Democracy under Algorithmic Sovereignty

Deliberative democracy assumes citizens form preferences independently and aggregate them through voting and free speech. When preference formation itself is outsourced to opaque platforms, the locus of sovereignty drifts:

  • Information asymmetry Platforms observe us in petabytes; we glimpse them through TOS blurbs.
  • Scale-driven consolidation Persuasion gets cheaper the more data you own, hence media mergers.
  • Attention balkanization Reinforcement-learning feeds intensify homophily; Sunstein’s 2022 study links algorithmic curation to a 12 percent rise in ideological extremity over six months.⁷

Public opinion risks becoming a managed variable, elections mere A/B tests.

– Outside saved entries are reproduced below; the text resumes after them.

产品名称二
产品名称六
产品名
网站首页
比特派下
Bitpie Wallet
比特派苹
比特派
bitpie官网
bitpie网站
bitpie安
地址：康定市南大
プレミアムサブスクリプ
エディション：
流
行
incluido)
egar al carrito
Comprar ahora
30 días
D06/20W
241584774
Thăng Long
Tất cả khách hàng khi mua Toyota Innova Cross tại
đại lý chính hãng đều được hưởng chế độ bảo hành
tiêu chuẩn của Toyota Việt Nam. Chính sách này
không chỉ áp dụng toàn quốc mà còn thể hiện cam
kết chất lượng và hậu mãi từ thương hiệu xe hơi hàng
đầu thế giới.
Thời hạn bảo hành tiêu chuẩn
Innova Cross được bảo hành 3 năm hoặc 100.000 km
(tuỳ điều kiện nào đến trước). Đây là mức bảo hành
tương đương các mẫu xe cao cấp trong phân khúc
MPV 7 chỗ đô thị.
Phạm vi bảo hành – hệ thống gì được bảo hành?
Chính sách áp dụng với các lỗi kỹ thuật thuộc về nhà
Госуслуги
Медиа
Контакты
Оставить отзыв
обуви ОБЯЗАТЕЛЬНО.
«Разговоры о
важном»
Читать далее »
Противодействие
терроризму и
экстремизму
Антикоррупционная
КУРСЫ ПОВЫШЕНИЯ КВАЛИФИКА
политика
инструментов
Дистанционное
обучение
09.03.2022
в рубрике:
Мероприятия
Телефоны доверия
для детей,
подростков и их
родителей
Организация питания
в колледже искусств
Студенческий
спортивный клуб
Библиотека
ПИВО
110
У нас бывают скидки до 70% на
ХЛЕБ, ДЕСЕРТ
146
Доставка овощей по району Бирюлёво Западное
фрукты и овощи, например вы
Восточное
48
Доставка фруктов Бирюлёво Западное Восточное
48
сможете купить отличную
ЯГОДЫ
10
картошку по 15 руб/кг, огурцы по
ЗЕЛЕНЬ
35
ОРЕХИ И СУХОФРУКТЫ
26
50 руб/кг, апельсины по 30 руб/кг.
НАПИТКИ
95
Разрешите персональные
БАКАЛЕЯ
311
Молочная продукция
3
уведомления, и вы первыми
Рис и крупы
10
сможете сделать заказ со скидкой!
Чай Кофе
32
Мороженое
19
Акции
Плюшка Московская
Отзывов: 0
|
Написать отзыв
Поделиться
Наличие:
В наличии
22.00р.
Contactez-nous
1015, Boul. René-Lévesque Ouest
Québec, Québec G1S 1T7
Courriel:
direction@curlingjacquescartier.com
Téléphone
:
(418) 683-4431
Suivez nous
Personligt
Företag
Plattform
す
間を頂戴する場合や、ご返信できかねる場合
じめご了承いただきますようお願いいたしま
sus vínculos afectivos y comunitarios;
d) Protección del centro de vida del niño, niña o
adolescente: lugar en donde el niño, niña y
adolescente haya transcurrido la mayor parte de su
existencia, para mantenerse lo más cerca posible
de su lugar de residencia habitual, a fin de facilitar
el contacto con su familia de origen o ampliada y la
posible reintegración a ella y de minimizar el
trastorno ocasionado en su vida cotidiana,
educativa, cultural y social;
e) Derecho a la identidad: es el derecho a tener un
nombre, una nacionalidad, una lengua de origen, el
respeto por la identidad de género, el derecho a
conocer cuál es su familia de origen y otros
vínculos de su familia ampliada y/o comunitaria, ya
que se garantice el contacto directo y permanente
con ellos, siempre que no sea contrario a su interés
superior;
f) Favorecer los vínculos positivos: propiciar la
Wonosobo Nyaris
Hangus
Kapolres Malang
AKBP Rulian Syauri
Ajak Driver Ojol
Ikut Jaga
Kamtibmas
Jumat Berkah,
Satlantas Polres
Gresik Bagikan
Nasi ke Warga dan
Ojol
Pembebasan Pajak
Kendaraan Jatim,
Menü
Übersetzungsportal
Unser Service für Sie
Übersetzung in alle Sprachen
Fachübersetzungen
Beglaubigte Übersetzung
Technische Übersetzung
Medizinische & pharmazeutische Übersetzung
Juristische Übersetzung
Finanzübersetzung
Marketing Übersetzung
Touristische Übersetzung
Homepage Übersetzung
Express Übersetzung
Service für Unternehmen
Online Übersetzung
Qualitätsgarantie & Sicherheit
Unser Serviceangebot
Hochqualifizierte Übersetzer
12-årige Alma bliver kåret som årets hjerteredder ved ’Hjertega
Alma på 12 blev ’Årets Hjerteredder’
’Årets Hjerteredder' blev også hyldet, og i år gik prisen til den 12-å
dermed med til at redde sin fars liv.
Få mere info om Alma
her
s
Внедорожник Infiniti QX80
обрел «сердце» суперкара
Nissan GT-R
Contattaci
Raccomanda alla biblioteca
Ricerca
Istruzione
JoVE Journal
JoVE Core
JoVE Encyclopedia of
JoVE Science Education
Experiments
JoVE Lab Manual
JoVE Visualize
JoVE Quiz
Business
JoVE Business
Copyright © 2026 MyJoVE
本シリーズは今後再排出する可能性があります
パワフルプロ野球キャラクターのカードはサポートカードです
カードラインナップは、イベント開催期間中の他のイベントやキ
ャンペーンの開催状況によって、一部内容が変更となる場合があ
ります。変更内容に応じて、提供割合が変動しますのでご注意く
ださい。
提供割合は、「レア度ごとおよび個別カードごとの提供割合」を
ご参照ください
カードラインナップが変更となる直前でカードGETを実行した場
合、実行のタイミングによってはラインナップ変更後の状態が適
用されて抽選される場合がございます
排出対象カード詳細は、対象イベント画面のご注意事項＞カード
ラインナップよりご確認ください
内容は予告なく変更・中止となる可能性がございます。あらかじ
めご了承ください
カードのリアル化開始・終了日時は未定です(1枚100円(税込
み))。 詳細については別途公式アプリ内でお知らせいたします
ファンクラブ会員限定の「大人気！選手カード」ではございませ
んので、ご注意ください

Counter-Weights We Can Still Build

  1. Design Friction on Purpose Surfacing “Are you sure?” moments restores deliberation.
  2. Transparency APIs & Audits External researchers need real-time access to model behavior logs.
  3. Data Cooperatives Let users pool data and bargain collectively—Glen Weyl’s “Data Dignity.”
  4. Pluralistic Feeds Inject diversity scores into ranking objectives to strengthen epistemic resilience.
  5. Agency Tooling AI-powered “fourth-party firewalls” that spot and flag persuasive patterns.

 Leaving the Cursor Blinking

Foucault noted that power thrives when it turns invisible, when the watchtower dissolves into habit. Our interfaces are halfway there already. Yet every system we build is, at root, a human proposal—version-controlled, debuggable, forkable. The next commit is always open. The bigger question is who seizes the keyboard.

References

  1. Sunstein, C.R., & Thaler, R.H. Nudge: Improving Decisions About Health, Wealth, and Happiness. Yale University Press, 2008.
  2. Kosinski, M. et al. “Private traits and attributes are predictable from digital records of human behavior.” PNAS, 2013.
  3. Zuboff, S. The Age of Surveillance Capitalism. PublicAffairs, 2019.
  4. Stanford HAI. “Large Language Models and Political Persuasion.” Working Paper, Feb 2024.
  5. Baumeister, R.F. “Ego Depletion and Self-Control.” Psychological Science, 2018.
  6. Andersen, J. et al. “Digital choice architectures.” Nature Human Behaviour, 2023.
  7. Sunstein, C.R. “Algorithmic Extremism.” Harvard Law Review Forum, 2022.